Problem to work on: Please copy only the data from the line containing "0, 1, 2, 5, 4, 3, 8, 6, 7" up to and including the line containing "The chart shows", with no changes.

***** Stored data

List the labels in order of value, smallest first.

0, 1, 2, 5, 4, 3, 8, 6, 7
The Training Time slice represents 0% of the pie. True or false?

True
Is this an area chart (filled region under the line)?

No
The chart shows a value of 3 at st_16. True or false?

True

**********
***** Stored data

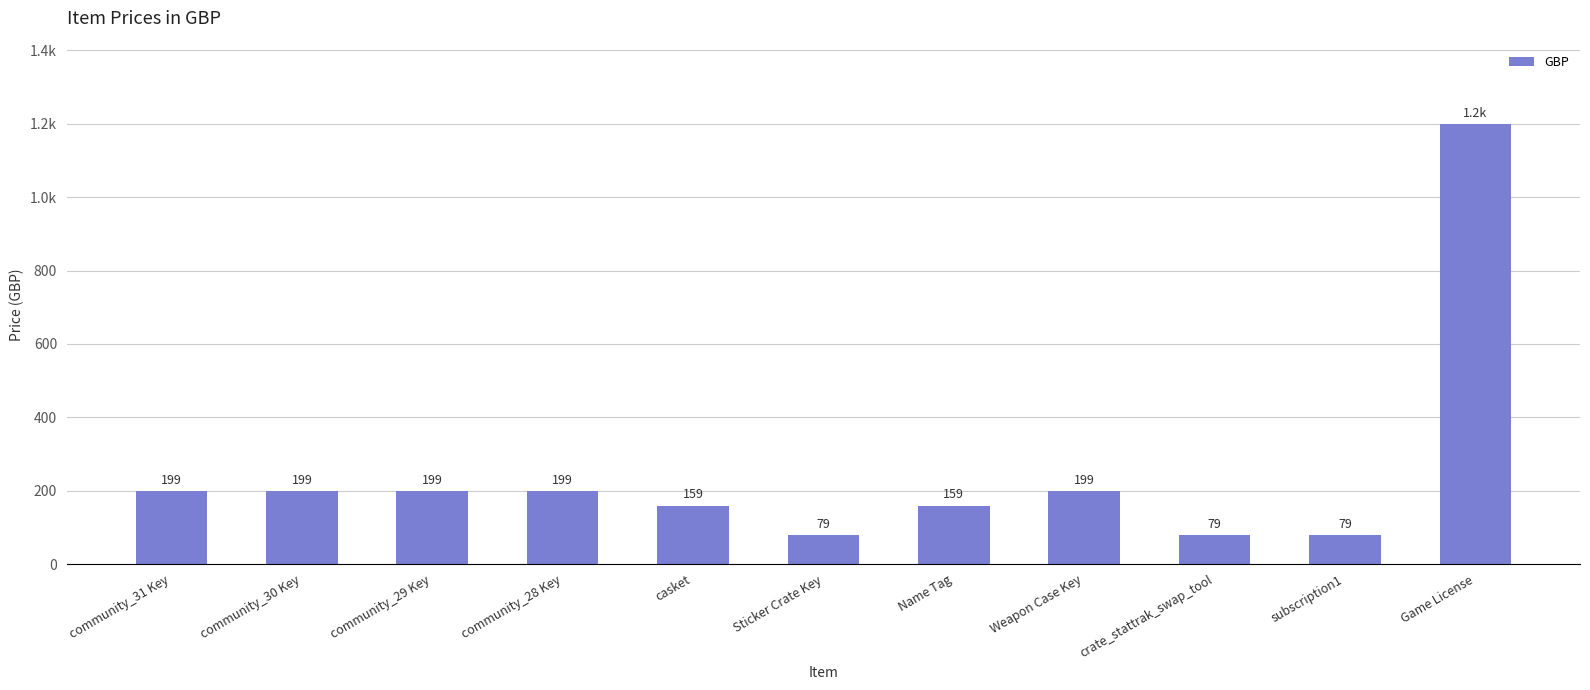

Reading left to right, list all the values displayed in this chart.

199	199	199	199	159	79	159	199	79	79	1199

**********

Exercise answer:
0, 1, 2, 5, 4, 3, 8, 6, 7
The Training Time slice represents 0% of the pie. True or false?

True
Is this an area chart (filled region under the line)?

No
The chart shows a value of 3 at st_16. True or false?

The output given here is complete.